TRY IT -
Scan the records below. Report the number of lines containing the word "from", and nothing more.

DATASET EXTRACT -
=======
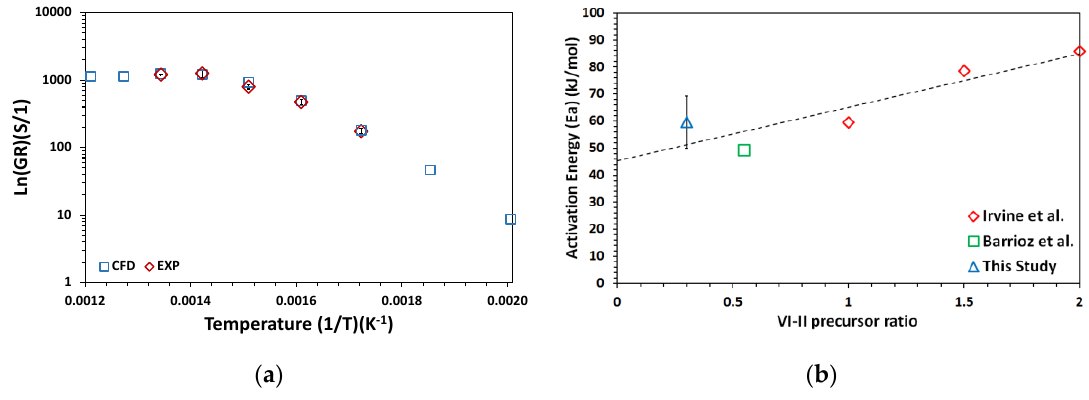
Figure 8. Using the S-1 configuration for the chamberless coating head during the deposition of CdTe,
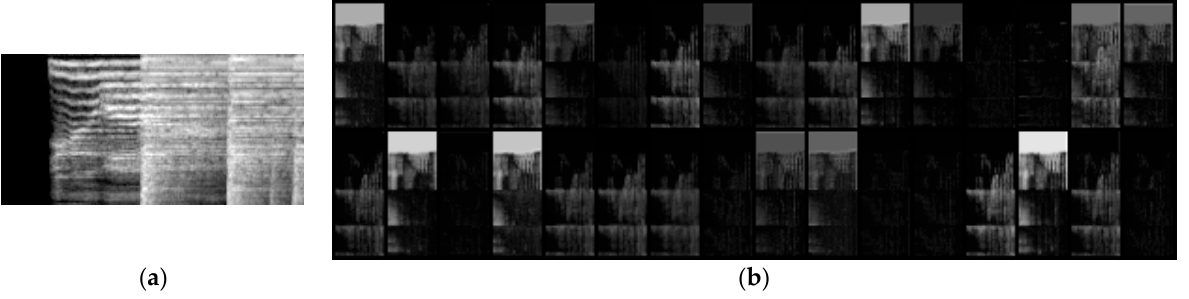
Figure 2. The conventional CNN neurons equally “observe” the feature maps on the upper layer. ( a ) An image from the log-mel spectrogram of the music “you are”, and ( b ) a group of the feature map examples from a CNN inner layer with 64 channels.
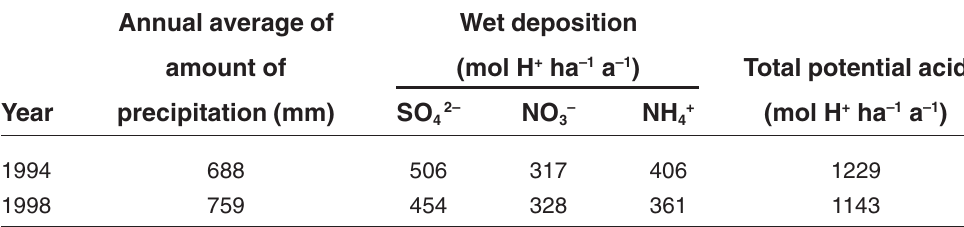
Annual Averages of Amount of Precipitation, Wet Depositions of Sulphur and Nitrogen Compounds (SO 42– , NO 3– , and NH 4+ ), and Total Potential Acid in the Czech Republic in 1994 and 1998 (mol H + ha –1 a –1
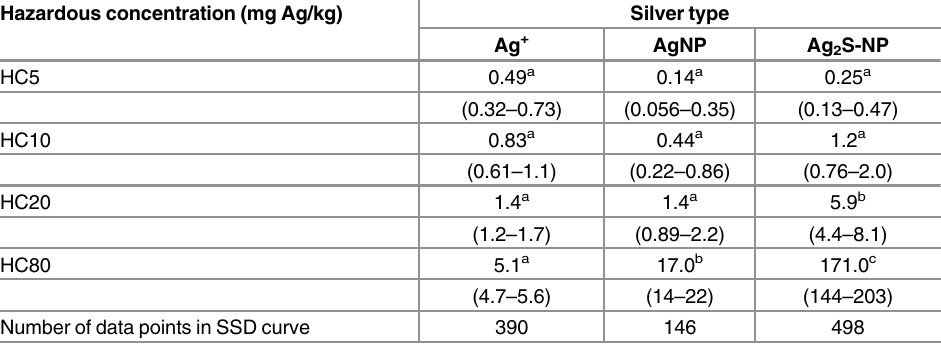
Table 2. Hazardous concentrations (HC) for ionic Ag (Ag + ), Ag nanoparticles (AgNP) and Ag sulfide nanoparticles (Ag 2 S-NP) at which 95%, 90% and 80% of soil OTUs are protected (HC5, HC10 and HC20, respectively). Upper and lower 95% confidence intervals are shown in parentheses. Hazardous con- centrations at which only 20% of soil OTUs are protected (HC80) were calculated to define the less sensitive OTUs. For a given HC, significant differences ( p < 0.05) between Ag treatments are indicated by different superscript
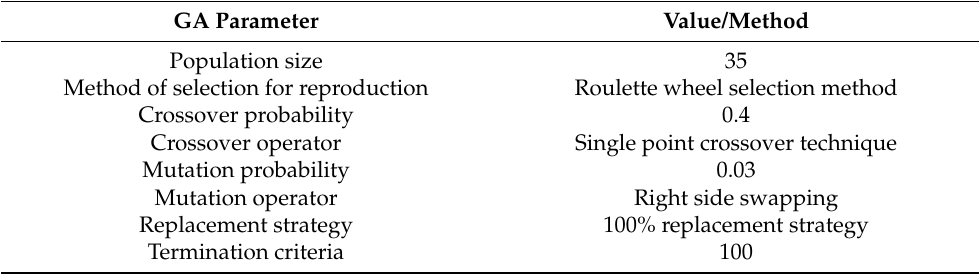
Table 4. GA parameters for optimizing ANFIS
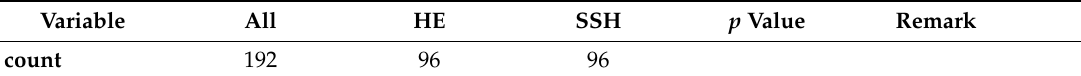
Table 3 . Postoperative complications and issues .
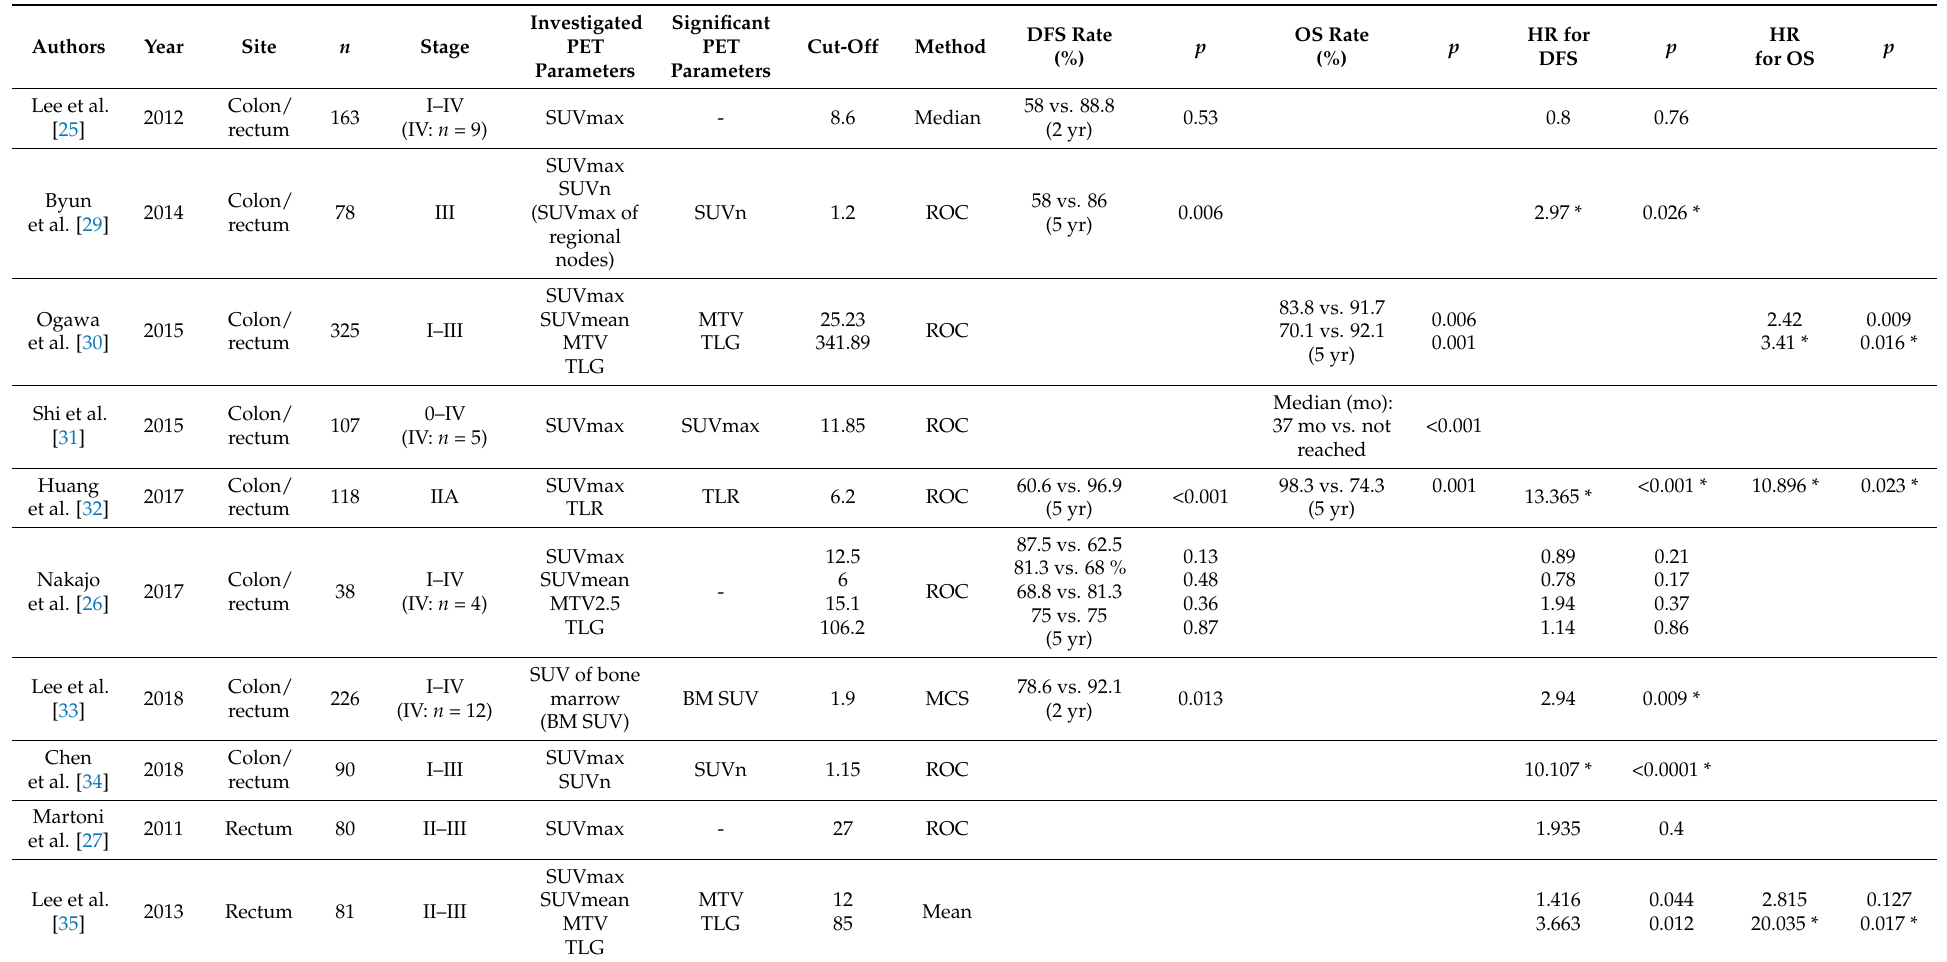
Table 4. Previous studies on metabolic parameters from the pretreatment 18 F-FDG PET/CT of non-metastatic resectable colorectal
=======
EXERCISE RESPONSE -
2